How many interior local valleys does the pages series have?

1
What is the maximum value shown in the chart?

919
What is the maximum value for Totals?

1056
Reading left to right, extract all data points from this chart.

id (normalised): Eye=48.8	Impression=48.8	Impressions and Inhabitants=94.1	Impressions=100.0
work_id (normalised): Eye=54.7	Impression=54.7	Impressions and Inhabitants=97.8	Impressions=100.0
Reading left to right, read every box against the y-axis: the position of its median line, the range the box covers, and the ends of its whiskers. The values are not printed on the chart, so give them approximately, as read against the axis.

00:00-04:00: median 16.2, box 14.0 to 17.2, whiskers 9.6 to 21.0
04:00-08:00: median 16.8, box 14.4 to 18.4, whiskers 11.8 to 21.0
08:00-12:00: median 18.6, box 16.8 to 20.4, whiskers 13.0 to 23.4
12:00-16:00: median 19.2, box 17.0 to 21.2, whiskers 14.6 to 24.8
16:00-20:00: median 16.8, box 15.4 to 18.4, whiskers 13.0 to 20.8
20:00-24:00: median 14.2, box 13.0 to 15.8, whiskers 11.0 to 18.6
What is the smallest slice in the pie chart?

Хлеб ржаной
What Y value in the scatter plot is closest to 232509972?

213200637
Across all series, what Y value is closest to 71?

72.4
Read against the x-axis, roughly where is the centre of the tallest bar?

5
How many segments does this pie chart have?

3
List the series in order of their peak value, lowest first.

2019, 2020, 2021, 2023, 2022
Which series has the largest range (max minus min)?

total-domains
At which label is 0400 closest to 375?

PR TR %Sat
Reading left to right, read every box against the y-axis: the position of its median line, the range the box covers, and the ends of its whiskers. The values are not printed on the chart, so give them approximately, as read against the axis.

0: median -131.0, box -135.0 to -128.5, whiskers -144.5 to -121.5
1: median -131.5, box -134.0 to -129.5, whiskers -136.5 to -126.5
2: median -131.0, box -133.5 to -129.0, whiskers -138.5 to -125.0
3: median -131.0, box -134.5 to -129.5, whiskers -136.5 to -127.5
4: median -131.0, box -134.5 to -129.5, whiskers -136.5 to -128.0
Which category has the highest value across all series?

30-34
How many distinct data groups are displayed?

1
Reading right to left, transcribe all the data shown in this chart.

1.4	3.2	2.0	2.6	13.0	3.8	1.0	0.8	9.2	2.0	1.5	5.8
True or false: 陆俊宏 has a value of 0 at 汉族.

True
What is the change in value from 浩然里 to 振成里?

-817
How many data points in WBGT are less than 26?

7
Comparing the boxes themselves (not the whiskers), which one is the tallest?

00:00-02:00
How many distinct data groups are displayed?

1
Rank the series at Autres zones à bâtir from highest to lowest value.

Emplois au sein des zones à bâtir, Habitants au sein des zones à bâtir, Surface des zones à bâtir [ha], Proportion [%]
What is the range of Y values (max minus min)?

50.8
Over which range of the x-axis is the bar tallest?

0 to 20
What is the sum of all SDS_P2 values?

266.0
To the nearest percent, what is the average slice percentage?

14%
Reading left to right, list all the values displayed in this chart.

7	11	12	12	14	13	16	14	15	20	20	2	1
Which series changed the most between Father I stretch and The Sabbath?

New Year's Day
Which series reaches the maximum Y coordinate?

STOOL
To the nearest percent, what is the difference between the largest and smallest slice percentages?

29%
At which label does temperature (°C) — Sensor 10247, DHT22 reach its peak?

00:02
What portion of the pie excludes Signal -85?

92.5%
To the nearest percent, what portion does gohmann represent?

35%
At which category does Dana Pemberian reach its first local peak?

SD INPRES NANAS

== Zu lösende Aufgabe ==
Entnimm der Auflistung oben sämtliche Zeilen und gib sie Wort für Wort unverändert wieder.

== Ergebnis der Übung ==
How many interior local valleys does the pages series have?

1
What is the maximum value shown in the chart?

919
What is the maximum value for Totals?

1056
Reading left to right, extract all data points from this chart.

id (normalised): Eye=48.8	Impression=48.8	Impressions and Inhabitants=94.1	Impressions=100.0
work_id (normalised): Eye=54.7	Impression=54.7	Impressions and Inhabitants=97.8	Impressions=100.0
Reading left to right, read every box against the y-axis: the position of its median line, the range the box covers, and the ends of its whiskers. The values are not printed on the chart, so give them approximately, as read against the axis.

00:00-04:00: median 16.2, box 14.0 to 17.2, whiskers 9.6 to 21.0
04:00-08:00: median 16.8, box 14.4 to 18.4, whiskers 11.8 to 21.0
08:00-12:00: median 18.6, box 16.8 to 20.4, whiskers 13.0 to 23.4
12:00-16:00: median 19.2, box 17.0 to 21.2, whiskers 14.6 to 24.8
16:00-20:00: median 16.8, box 15.4 to 18.4, whiskers 13.0 to 20.8
20:00-24:00: median 14.2, box 13.0 to 15.8, whiskers 11.0 to 18.6
What is the smallest slice in the pie chart?

Хлеб ржаной
What Y value in the scatter plot is closest to 232509972?

213200637
Across all series, what Y value is closest to 71?

72.4
Read against the x-axis, roughly where is the centre of the tallest bar?

5
How many segments does this pie chart have?

3
List the series in order of their peak value, lowest first.

2019, 2020, 2021, 2023, 2022
Which series has the largest range (max minus min)?

total-domains
At which label is 0400 closest to 375?

PR TR %Sat
Reading left to right, read every box against the y-axis: the position of its median line, the range the box covers, and the ends of its whiskers. The values are not printed on the chart, so give them approximately, as read against the axis.

0: median -131.0, box -135.0 to -128.5, whiskers -144.5 to -121.5
1: median -131.5, box -134.0 to -129.5, whiskers -136.5 to -126.5
2: median -131.0, box -133.5 to -129.0, whiskers -138.5 to -125.0
3: median -131.0, box -134.5 to -129.5, whiskers -136.5 to -127.5
4: median -131.0, box -134.5 to -129.5, whiskers -136.5 to -128.0
Which category has the highest value across all series?

30-34
How many distinct data groups are displayed?

1
Reading right to left, transcribe all the data shown in this chart.

1.4	3.2	2.0	2.6	13.0	3.8	1.0	0.8	9.2	2.0	1.5	5.8
True or false: 陆俊宏 has a value of 0 at 汉族.

True
What is the change in value from 浩然里 to 振成里?

-817
How many data points in WBGT are less than 26?

7
Comparing the boxes themselves (not the whiskers), which one is the tallest?

00:00-02:00
How many distinct data groups are displayed?

1
Rank the series at Autres zones à bâtir from highest to lowest value.

Emplois au sein des zones à bâtir, Habitants au sein des zones à bâtir, Surface des zones à bâtir [ha], Proportion [%]
What is the range of Y values (max minus min)?

50.8
Over which range of the x-axis is the bar tallest?

0 to 20
What is the sum of all SDS_P2 values?

266.0
To the nearest percent, what is the average slice percentage?

14%
Reading left to right, list all the values displayed in this chart.

7	11	12	12	14	13	16	14	15	20	20	2	1
Which series changed the most between Father I stretch and The Sabbath?

New Year's Day
Which series reaches the maximum Y coordinate?

STOOL
To the nearest percent, what is the difference between the largest and smallest slice percentages?

29%
At which label does temperature (°C) — Sensor 10247, DHT22 reach its peak?

00:02
What portion of the pie excludes Signal -85?

92.5%
To the nearest percent, what portion does gohmann represent?

35%
At which category does Dana Pemberian reach its first local peak?

SD INPRES NANAS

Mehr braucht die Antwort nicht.